文書抜粋
今回はデバイスから”Sony Storage Media USB”をスキャンすることにしました。
物理メディアの右横に表示されている「スキャン」をクリックしましょう。
もし復元したいデータを絞り込みたいのであれば、画面下に並んだアイコンから適切なものを選んでください。
「dドライブの〇〇というフォルダにあるデータ」なんて絞り込めば、かなり早くスキャンが終わるかと思います。
2. スキャン結果が出るまでのんびりと待つ(重要)
データのスキャンが始まったら、このことはしばらく忘れてご飯でも食べててください。
もしテラバイト(TB)単位のHDDを復旧させる場合、データ検出に残り12時間とか平気で表示されてしまいます。
寝る前に準備をはじめるというのも良い手かもしれないですね。
もし途中で止めたくなったら画面下に停止ボタンがあるので、推奨しないですがストップしても構いません。
そこまでのスキャン結果は表示してくれるため、途中のデータをチェックしてみるのもいいでしょう。
3. スキャン結果から復旧したいデータを選ぶ
これはスキャンが終了した直後の画面になります。

課題 1
データ復旧の手順を説明した文書抜粋で、「データのスキャンが始まったら」で始まる段落を、主な事実を残したまま箇条書きに書き直せますか?
課題 2
データ復旧の手順の解説を、最後の文の続きから書き進めてもらえますか?

データ一覧
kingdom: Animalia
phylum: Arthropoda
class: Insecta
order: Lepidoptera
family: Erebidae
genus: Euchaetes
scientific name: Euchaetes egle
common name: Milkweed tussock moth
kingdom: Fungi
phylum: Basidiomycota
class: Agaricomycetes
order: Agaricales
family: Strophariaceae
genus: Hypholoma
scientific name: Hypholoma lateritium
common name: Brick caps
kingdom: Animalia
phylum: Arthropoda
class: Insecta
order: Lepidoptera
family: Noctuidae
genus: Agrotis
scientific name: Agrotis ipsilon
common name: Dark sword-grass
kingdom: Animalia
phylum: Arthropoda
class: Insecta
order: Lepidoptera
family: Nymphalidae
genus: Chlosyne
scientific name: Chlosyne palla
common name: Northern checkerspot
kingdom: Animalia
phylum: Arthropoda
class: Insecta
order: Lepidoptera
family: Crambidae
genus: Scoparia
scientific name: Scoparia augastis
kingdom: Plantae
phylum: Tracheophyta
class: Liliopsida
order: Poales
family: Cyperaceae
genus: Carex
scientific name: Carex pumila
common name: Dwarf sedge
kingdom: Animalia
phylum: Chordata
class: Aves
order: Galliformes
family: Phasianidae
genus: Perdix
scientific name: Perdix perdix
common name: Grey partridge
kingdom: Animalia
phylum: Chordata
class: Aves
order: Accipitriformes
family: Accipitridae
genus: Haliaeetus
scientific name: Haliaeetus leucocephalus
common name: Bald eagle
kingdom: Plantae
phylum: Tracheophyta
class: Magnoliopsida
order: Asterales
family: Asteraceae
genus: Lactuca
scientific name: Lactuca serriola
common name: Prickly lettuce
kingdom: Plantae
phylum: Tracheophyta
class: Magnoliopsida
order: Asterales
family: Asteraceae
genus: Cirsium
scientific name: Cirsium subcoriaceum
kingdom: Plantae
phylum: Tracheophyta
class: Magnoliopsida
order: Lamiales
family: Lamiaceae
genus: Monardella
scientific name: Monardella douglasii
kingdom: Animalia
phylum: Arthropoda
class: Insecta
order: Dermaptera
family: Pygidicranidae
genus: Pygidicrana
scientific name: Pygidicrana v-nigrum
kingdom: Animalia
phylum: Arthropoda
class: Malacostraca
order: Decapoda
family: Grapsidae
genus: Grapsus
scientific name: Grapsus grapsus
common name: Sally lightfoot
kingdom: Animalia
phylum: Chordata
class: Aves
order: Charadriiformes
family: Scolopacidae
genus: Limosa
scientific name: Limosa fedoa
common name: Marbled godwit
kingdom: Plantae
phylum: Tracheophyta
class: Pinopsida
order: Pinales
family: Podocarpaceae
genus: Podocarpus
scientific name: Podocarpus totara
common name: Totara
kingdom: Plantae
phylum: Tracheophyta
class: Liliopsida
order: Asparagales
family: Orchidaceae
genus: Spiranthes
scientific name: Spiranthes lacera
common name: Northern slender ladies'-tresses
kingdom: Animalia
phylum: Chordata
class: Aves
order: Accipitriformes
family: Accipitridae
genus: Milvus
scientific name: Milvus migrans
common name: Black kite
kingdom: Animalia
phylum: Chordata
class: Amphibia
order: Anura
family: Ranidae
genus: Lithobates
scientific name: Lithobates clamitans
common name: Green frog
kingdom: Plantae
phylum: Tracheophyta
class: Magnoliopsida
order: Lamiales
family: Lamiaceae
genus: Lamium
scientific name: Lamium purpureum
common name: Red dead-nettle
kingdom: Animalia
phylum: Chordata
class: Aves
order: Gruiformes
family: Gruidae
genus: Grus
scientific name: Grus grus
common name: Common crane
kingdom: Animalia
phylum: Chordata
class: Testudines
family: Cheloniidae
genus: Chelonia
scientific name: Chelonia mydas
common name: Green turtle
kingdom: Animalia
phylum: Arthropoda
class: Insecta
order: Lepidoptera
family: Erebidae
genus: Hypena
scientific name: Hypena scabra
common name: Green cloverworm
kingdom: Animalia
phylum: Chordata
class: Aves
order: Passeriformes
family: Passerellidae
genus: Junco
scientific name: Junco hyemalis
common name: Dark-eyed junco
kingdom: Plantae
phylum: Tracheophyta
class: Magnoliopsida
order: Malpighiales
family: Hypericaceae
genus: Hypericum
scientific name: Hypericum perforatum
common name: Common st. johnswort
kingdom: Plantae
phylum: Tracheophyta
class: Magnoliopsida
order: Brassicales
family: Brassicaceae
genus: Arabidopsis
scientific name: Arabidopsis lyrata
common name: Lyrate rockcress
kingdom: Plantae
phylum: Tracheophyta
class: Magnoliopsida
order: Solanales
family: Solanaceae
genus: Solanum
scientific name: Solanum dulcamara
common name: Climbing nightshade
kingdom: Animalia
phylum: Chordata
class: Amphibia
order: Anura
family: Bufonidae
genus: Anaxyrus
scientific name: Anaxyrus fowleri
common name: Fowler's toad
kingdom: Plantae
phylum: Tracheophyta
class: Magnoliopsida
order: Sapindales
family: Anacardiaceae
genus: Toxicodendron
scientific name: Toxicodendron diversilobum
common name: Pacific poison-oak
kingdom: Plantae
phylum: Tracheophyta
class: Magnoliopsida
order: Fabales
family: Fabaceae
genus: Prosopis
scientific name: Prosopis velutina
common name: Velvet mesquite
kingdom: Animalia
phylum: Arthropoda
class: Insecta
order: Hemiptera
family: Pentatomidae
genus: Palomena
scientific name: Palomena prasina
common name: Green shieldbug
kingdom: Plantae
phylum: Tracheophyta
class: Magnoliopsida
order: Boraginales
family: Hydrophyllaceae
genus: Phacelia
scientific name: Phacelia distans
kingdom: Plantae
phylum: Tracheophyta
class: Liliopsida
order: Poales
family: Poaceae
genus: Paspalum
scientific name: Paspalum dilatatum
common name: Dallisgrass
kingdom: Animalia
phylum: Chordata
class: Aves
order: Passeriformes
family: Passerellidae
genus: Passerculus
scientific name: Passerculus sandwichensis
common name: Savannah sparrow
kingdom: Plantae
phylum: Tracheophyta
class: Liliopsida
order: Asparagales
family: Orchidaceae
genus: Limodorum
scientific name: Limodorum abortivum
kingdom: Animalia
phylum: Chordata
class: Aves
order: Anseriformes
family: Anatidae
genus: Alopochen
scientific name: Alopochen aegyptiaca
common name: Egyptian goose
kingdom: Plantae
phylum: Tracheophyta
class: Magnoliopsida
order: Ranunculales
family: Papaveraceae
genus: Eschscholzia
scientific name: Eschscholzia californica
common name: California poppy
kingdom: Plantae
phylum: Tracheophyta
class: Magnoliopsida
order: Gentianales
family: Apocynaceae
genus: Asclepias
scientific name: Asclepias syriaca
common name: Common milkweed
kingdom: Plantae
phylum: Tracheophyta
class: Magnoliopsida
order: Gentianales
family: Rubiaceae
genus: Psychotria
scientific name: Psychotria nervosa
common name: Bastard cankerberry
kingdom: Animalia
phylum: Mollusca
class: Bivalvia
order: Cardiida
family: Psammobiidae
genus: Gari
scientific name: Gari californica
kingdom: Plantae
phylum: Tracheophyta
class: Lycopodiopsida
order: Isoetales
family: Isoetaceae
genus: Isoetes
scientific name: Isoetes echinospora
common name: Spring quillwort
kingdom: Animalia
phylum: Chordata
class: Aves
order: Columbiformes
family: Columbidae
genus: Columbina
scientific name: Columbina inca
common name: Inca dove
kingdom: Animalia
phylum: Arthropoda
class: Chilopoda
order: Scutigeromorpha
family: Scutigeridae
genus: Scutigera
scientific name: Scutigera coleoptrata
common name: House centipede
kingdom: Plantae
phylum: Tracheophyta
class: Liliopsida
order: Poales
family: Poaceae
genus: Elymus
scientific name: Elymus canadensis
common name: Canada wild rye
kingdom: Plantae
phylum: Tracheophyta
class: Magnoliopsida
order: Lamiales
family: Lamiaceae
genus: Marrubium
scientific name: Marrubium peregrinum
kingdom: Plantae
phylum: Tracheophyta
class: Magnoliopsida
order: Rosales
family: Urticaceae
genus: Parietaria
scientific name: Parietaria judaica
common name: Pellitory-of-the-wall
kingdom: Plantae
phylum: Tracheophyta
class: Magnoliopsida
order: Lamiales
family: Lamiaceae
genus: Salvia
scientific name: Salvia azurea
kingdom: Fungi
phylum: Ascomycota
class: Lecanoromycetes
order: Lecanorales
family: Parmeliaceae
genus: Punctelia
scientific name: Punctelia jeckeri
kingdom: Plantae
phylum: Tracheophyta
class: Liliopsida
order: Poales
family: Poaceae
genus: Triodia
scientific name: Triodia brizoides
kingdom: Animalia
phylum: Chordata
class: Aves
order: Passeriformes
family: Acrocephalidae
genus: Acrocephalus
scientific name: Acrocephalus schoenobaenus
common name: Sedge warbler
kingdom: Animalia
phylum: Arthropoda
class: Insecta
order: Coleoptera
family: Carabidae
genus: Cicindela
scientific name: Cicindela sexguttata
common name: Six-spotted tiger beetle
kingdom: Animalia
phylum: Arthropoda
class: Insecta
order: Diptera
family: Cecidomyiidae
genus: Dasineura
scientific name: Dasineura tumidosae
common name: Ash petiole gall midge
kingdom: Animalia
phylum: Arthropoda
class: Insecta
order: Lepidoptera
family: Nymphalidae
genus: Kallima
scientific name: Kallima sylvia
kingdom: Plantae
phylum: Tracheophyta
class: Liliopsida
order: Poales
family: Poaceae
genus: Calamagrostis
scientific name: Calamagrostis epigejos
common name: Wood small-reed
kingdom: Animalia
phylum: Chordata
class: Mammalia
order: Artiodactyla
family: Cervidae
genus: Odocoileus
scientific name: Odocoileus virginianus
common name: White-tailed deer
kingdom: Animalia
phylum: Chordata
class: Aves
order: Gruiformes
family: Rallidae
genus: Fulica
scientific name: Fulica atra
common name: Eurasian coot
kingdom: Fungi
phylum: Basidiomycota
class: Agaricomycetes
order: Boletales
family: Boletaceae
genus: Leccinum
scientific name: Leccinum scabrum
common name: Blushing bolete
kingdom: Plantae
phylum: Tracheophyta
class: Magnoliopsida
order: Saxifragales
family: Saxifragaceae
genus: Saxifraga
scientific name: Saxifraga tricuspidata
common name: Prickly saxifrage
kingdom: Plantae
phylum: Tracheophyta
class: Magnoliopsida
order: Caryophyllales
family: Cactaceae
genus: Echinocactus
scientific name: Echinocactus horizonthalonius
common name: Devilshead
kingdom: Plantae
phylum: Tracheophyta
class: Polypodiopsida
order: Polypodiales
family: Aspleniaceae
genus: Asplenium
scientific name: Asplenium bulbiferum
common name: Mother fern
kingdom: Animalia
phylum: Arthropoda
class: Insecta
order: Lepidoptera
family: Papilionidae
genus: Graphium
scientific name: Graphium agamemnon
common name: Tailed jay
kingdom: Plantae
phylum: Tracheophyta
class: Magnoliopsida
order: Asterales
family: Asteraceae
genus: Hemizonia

回答欄 1
- スキャンが始まったら、しばらく放っておいて待つ。
- テラバイト(TB)単位のHDDを復旧させる場合、データ検出に残り12時間などと表示されることがある。
- 寝る前に準備を始めるのも良い手である。
- 途中で止めたいときは、画面下の停止ボタンでストップできる(推奨はされない)。
- 止めた場合もそこまでのスキャン結果は表示されるので、途中のデータを確認できる。

回答欄 2
15GBのUSBメモリーに対して、50GBの削除ファイルが見つかってるのが非常に面白いところですね。
とりあえず画像の「紛失したファイル」をクリックして、フォルダを展開しながらファイルを確認していきます。
フォルダの「既存のパーティション」は現在も普通に読み書きできるファイルのことなので、そこは飛ばしてください。
こちらは復旧させたいのはびっくりマークのついた「Rawファイル」の方ですね。
ちなみに「削除されたファイル」とも表示されるので、その辺は各自フォルダの中身を確認していってください。
このままではファイルが多すぎるので、左上のフィルターボタンを押してどんどん復旧させたいデータを絞り込んでいきましょう
「ファイルサイズ」「保存日時」「Eメールか画像/動画か」で選んでいけば、目的の削除ファイルにいずれたどり着けるかと思います。
それではサルベージしたいデータを見つけたら、まとめてチェックを入れて画面右下の保存を押してください。
4. 復旧させたいデータの保存場所を決める
あとは復旧させたいデータを選んだら、どこに保存するのかディレクトリを指定すれば完了となります。
無料版はファイルサイズが1GBまでのものしか復元できないので、動画などを保存したい場合はソフトウェア購入も検討してみてください。
ここで注意してほしいのは「壊れたデータがあった場所に復元しない」ってことですね。
書き込むほどにデータが上書きされてしまう、つまり、それだけファイルが救出できなくなってしまうということです。
できれば別のHDDに復元してしまうというのが一番でしょう。
はい、削除されたファイルが見事復元できました。
データに問題はないか軽くチェックしておくといいでしょう。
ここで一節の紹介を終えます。